On Mon, 28 Nov 2005 21:26:44 GMT, "Jim S." <mail RemoveThis @page-zoneRMTHIS.com>
posted something that included:
> I'd get a
>dedicated server if I had a site pushing 50GB because you will need it
>eventually if the growth rate is what you say it is.
To quote Groucho Marx, "Two thousand dollars for ice? I can get an
Eskimo for two hundred dollars and make my own ice."
There's a big difference between renting space on someone else's
server and getting your own. The difference is hiring a sysop.
We spend *far* more money on support than it costs us for servers and
bandwidth. Some of the support is doing stuff customers can't do for
themselves ("I accidently uploaded a file with a space in the name,
and my FTP software, I can't delete it!"), some of the support is
answering questions customers can't ask anyplace else (Where is
"mogrify" located?), some of the support is answering questions
customers should ask elsewhere ("Why is </table> mandatory and </td>
optional?") but a lot of it is resolving issues ("Since you upgraded
MySQL, my mail is bouncing!")
Some of my best customers used to have their own servers, until they
found out what having their own server is all about.

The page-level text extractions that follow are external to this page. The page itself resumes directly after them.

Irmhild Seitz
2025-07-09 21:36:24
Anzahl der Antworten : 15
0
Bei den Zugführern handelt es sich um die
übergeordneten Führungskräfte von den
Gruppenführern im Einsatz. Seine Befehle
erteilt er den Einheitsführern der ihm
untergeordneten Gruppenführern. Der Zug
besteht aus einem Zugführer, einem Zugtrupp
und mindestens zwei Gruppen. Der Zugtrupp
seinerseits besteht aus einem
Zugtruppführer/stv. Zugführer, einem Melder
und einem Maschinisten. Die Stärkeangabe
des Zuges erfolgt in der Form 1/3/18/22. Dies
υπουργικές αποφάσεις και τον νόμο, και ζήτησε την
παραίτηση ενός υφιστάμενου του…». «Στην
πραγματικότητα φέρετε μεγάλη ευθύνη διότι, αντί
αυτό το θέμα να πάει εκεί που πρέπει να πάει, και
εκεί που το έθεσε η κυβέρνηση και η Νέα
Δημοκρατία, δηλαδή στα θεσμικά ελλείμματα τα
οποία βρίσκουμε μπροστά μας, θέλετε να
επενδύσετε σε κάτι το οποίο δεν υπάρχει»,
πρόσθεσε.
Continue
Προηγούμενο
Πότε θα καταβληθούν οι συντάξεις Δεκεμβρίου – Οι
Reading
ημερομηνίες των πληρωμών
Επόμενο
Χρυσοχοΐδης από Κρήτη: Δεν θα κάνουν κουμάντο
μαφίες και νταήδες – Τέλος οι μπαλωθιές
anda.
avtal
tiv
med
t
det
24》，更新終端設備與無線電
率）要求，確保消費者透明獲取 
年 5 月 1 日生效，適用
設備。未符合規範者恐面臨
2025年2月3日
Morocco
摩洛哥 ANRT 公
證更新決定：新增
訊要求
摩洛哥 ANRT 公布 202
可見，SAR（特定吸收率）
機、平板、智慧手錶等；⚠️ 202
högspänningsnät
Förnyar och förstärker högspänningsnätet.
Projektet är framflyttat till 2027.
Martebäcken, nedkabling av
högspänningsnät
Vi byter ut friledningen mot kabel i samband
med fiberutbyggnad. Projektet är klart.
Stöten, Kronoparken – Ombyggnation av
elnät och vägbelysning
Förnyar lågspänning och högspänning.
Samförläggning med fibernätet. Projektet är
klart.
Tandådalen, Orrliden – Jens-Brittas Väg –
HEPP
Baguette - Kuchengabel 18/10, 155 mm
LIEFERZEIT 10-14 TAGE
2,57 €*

I have sites pushing 75 to 100 GB per month, and they aren't a
problem. On the other hand, I have sites that only use 5 GB of
bandwidth, but they are constant problems because they keeping writing
poorly-designed software that bogs down the server.
Bandwidth is *incredibly* cheap if you're in a good data center. We
probably contract for 3-4 times as much transfer as we use. And a
hosting company that chases away a customer because they're using too
much bandwidth is managed by dolts. If the customer is bogging down
the server, and fails to learn, that can simply be a lack of patience,
but that's another issue in any case.
BTW, flat files are intrinsically "cheaper" in terms of server
resources than database files, unless you need to do database
operations like sorting or searching, in which case they can be
incredibly "expensive".
The easiest way to move from one server to another is to set up a
subdomain on another server that everything gets redirected to; that
is, when people come to
www.mysite.com, they get redirected to
alpha.mysite.com. You set up a second
www.mysite.com on the new
server as well, and after 30 days, you drop the first site.
(You *should* be able to set the DNS to expire after 10 minutes, wait
a couple of weeks, then change the A record to the new server, but
there are a lot of ISPs running DNS boxes that ignore TTL, and you'll
have people getting sent to the old server for 30 days, no matter how
well you make your own DNS dance.)
Paul Ding
AmishHosting.com
--
If we're losing 40-130 species a day,
How come nobody can itemize them?
And why can't fruitflies be one of them?